Experts like O’Neal contend that even if the harvest is better, selling the product could be another factor. Regaining lost ground is an even greater challenge.

“We need to get people to understand that the seafood is clean and fresh,” Samantha said. Promoting that message is one element the Sevins are addressing as they rebuild with a new understanding of an industry they have known all their lives.

While virtually starting their seafood operation over, the Sevins found help from the Louisiana Small Business Development Center.

“They took us through a lot of things,” Samantha said. “They helped us get our name out more and showed us how we can cut back in some areas and do business better in others. They offered counseling, showed us how to keep records and showed us ways to cut corners.”

Among the Bait House Seafood marketing additions are brochures the Sevins are using to publicize their business. Bait House Seafood will also host a fishing rodeo during June to draw attention to the area.

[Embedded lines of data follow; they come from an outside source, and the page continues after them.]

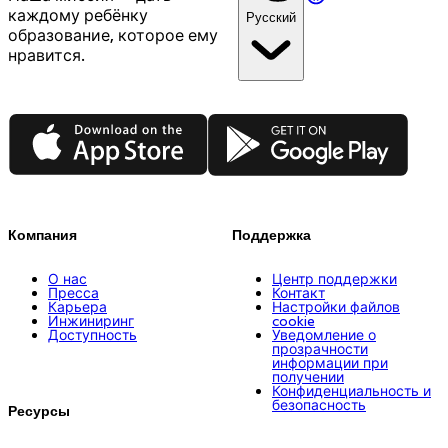
каждому ребёнку
Русский
образование, которое ему
нравится.
App Store
Google Play
Компания
Поддержка
О нас
Центр поддержки
Пресса
Контакт
Карьера
Настройки файлов
Инжиниринг
cookie
Доступность
Уведомление о
прозрачности
информации при
получении
Конфиденциальность и
безопасность
Ресурсы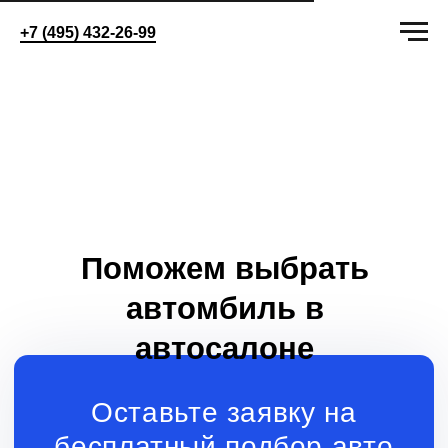
+7 (495) 432-26-99
Поможем выбрать
автомбиль в
автосалоне
Оставьте заявку на
бесплатный подбор авто
+7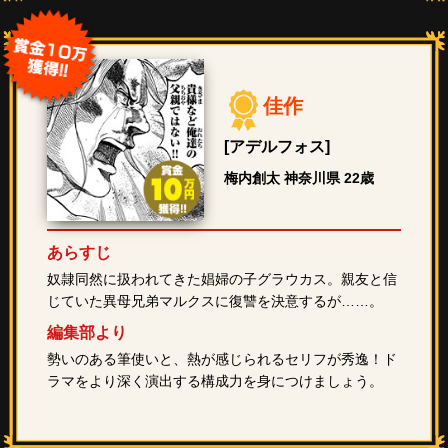
佳作
[アデルフォス]
梅内創太 神奈川県 22歳
あらすじ
奴隷同然に扱われてきた娼婦の子グラウカス。親友と信
じていた異母兄弟マルクスに復讐を決意するが……。
編集部より
勢いのある筆使いと、熱が感じられるセリフが秀逸！ド
ラマをより深く演出する構成力を身につけましょう。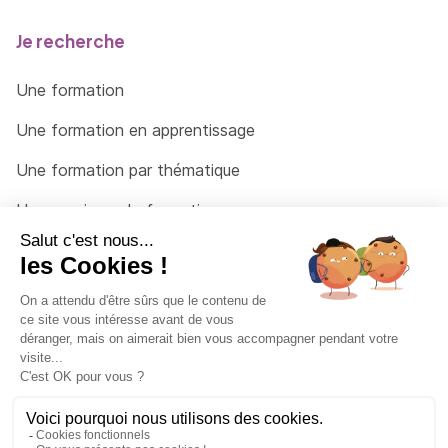
Je recherche
Une formation
Une formation en apprentissage
Une formation par thématique
Un organisme de formation
Un conseiller
Une solution pour raccrocher
© 2026 - Côté Formations - par
Via Compétences
Menu Pied de page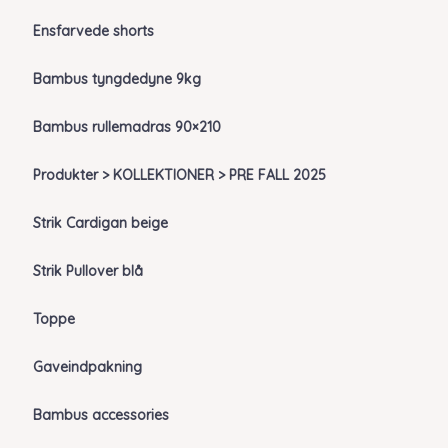
Ensfarvede shorts
Bambus tyngdedyne 9kg
Bambus rullemadras 90×210
Produkter > KOLLEKTIONER > PRE FALL 2025
Strik Cardigan beige
Strik Pullover blå
Toppe
Gaveindpakning
Bambus accessories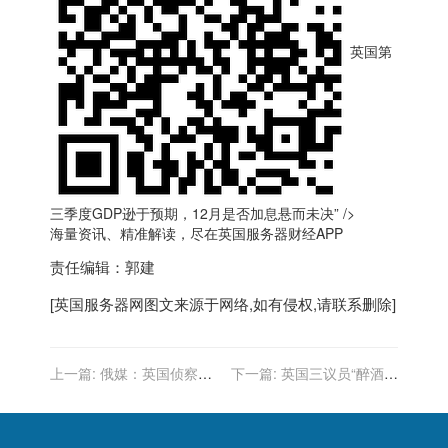
英国第
三季度GDP逊于预期，12月是否加息悬而未决” />
海量资讯、精准解读，尽在
英国服务器
财经APP
责任编辑：郭建
[
英国服务器
网图文来源于网络,如有侵权,请联系删除]
上一篇:
俄媒：英国侦察机
下一篇:
英国三议员“醉酒劳
抵近克里米亚，俄军紧急出
军”出丑，有人喝到用轮
动苏-30战机拦截
椅“运出”机场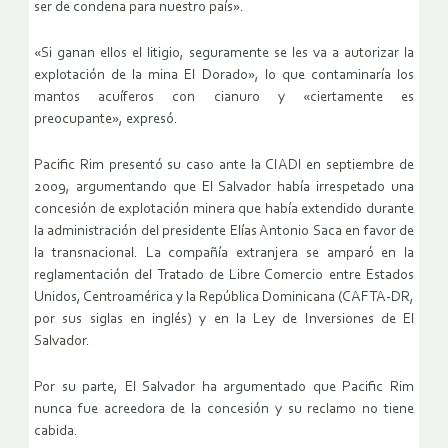
ser de condena para nuestro país».
«Si ganan ellos el litigio, seguramente se les va a autorizar la
explotación de la mina El Dorado», lo que contaminaría los
mantos acuíferos con cianuro y «ciertamente es
preocupante», expresó.
Pacific Rim presentó su caso ante la CIADI en septiembre de
2009, argumentando que El Salvador había irrespetado una
concesión de explotación minera que había extendido durante
la administración del presidente Elías Antonio Saca en favor de
la transnacional. La compañía extranjera se amparó en la
reglamentación del Tratado de Libre Comercio entre Estados
Unidos, Centroamérica y la República Dominicana (CAFTA-DR,
por sus siglas en inglés) y en la Ley de Inversiones de El
Salvador.
Por su parte, El Salvador ha argumentado que Pacific Rim
nunca fue acreedora de la concesión y su reclamo no tiene
cabida.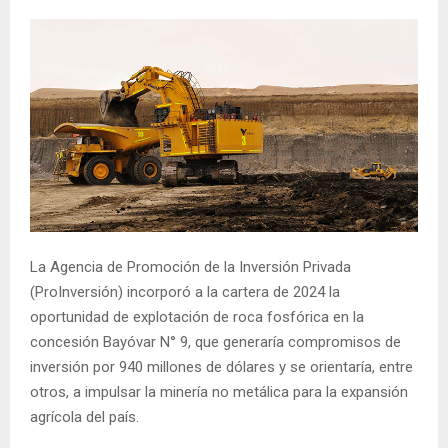
La Agencia de Promoción de la Inversión Privada
(ProInversión) incorporó a la cartera de 2024 la
oportunidad de explotación de roca fosfórica en la
concesión Bayóvar N° 9, que generaría compromisos de
inversión por 940 millones de dólares y se orientaría, entre
otros, a impulsar la minería no metálica para la expansión
agrícola del país.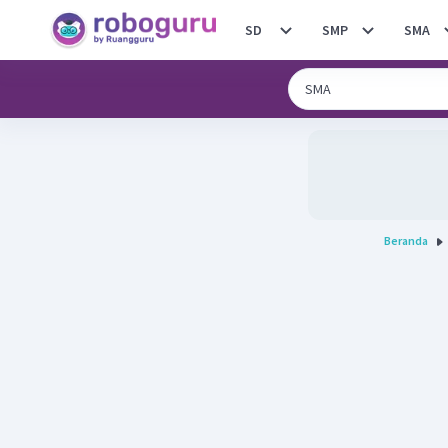
SD
SMP
SMA
Beranda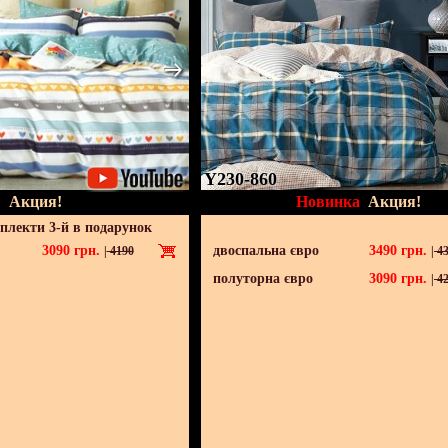
Y230-860
Акция!
Новинка
Акция!
мплекти 3-й в подарунок
3090
грн.
двоспальна євро
3490
грн.
|
4190
|
43
полуторна євро
3090
грн.
|
42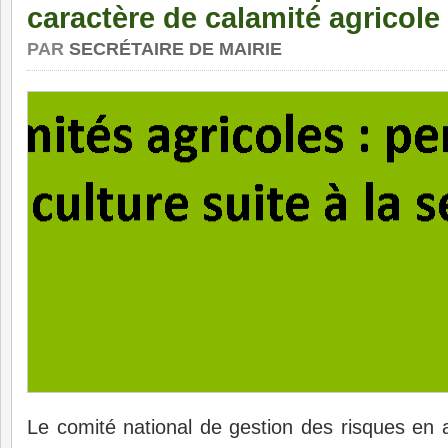
caractère de calamité agricole
PAR
SECRÉTAIRE DE MAIRIE
Le comité national de gestion des risques en a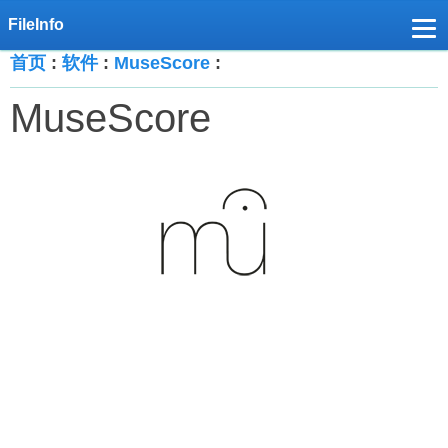
首页
:
软件
:
MuseScore
:
MuseScore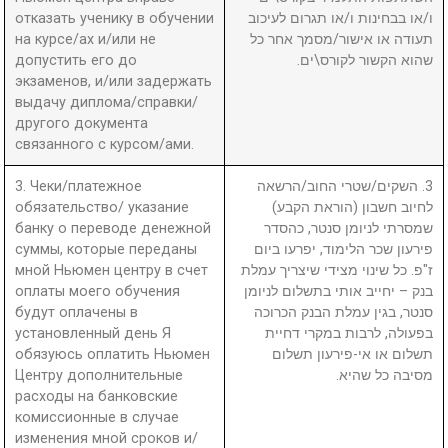
отказать ученику в обучении
ו/או בבחינות ו/או תגרום לעיכוב
на курсе/ах и/или не
תעודה או אישור/מסמך אחר כל
допустить его до
שהוא הקשור לקורס\ים.
экзаменов, и/или задержать
выдачу диплома/справки/
другого документа
связанного с курсом/ами.
3. Чеки/платежное
3. השקים/שטרי החוב/הרשאה
обязательство/ указание
לחיוב חשבון (הוראת הקבע)
банку о переводе денежной
שמסרתי לניומן סנטר, כהסדר
суммы, которые переданы
פירעון שכר הלימוד, יפרעו ביום
мной Ньюмен центру в счет
ז"פ. כל שינוי מצידי שיצריך עמלת
оплаты моего обучения
בנק – יחייב אותי בתשלום לניומן
будут оплачены в
סנטר, בגין עמלת הבנק הכרוכה
установленный день Я
בפעולה, לרבות במקרי דחיית
обязуюсь оплатить Ньюмен
תשלום או אי-פירעון תשלום
Центру дополнительные
מסיבה כל שהיא.
расходы на банковские
комиссионные в случае
изменения мной сроков и/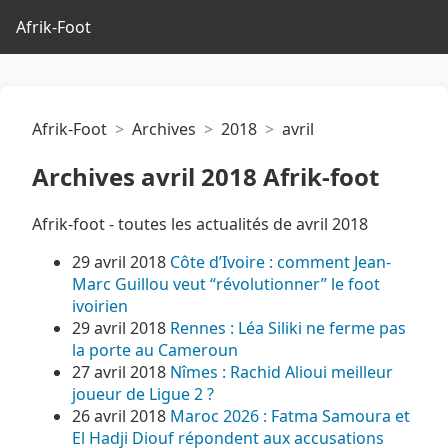
Afrik-Foot
Afrik-Foot
Archives
2018
avril
Archives avril 2018 Afrik-foot
Afrik-foot - toutes les actualités de avril 2018
29 avril 2018
Côte d’Ivoire : comment Jean-
Marc Guillou veut “révolutionner” le foot
ivoirien
29 avril 2018
Rennes : Léa Siliki ne ferme pas
la porte au Cameroun
27 avril 2018
Nîmes : Rachid Alioui meilleur
joueur de Ligue 2 ?
26 avril 2018
Maroc 2026 : Fatma Samoura et
El Hadji Diouf répondent aux accusations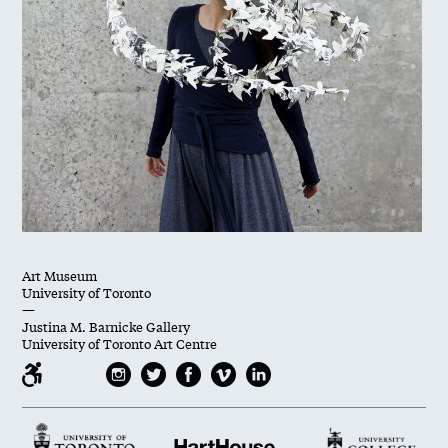
Art Museum
University of Toronto
—
Justina M. Barnicke Gallery
University of Toronto Art Centre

The Sevins credit LSBDC with helping them understand more about their own business, not only in terms of recovery but in growing as well.

“We help people with existing business and people trying to start up a business,” said LSBDC spokesperson Jennifer Hardeman.

The LSBDC representative said services include training seminars that teach about writing business and marketing plans, how to finance a business and a variety of subjects to expand business operations.

Funded by the Small Business Administration, the non-profit organization offers printed material and software to participants. The LSBDC will host a trade and export promotion seminar at Nicholls State University on March 21. Information and registration for the free event can be found at

“It is going to take a little while to come back,” O’Neal said. “But it will.”

Samantha Sevin looks over a new brochure that the Bait House Seafood in Chauvin is using to promote its business. Sevin said that public perception on the safety of seafood is the greatest challenge this Louisiana industry must overcome to restore sales.